While Im on the subject of MagLites, in an attempt to gild the lily MagLite offers some accessories for their product. The colored filter set is, in my opinion, not terribly useful. If youre not using one of the colored filters you have to carry around the filters and the clunky rubber ‘mask’ that goes over the flashlight head. One accessory that is worthwhile, though, are the brackets ( MAGLITE D-Cell Flashlight Mounting Bracket ) that let you mount the light to a wall or other surface. While practical, these are made out of some fairly brittle plastic and I have broken more than one. If you use one of these make sure you replace/remove the flashlight on a straght-line axis…torquing it out of the jaws at an angle will sometimes break the darn thing.
My biggest complaint about MagLites is that there is no attachment point for a lanyard. You could just drill a hole through the tailcap and thread in a sling swivel or somethingl ike that, but you would then lose the waterproof integrity of the product. I think there might be enough meat in the endcap to drill a hole for a split ring but I havent tried that yet. I suppose a crafty person could chuck the body of the light in a lathe and turn a groove in the body shallow enough to keep a loop of paracord or wire from sliding up and down the length of the body.

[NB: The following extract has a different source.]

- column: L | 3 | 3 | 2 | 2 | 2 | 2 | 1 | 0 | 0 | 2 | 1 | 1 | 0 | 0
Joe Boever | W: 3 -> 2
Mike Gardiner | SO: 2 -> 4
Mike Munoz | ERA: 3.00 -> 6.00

Anyway, if youre in the market for a solid flashlight thats a bit more practical than tactical definitely get the LED MagLite. Skip the C-cell version, those are just silly. Go with the big burly D-batts.
Now if only CostCo would bring them back so I could buy a bunch at a discount, I’d be a happy camper.
ETA: Two interesting accessories I havent tried yet (but want to):
Maglite D Cell Flashlight glass breaking Tail Cap X Cape Cap – If youre going to keep a light in your car, might as well have one with the glassbreaker built in.
X Cape Cap Maglite C or D Bezel Upgrade – Short of beating someone with this thing, I have no idea if it works or not but looks like it would make a nasty impression.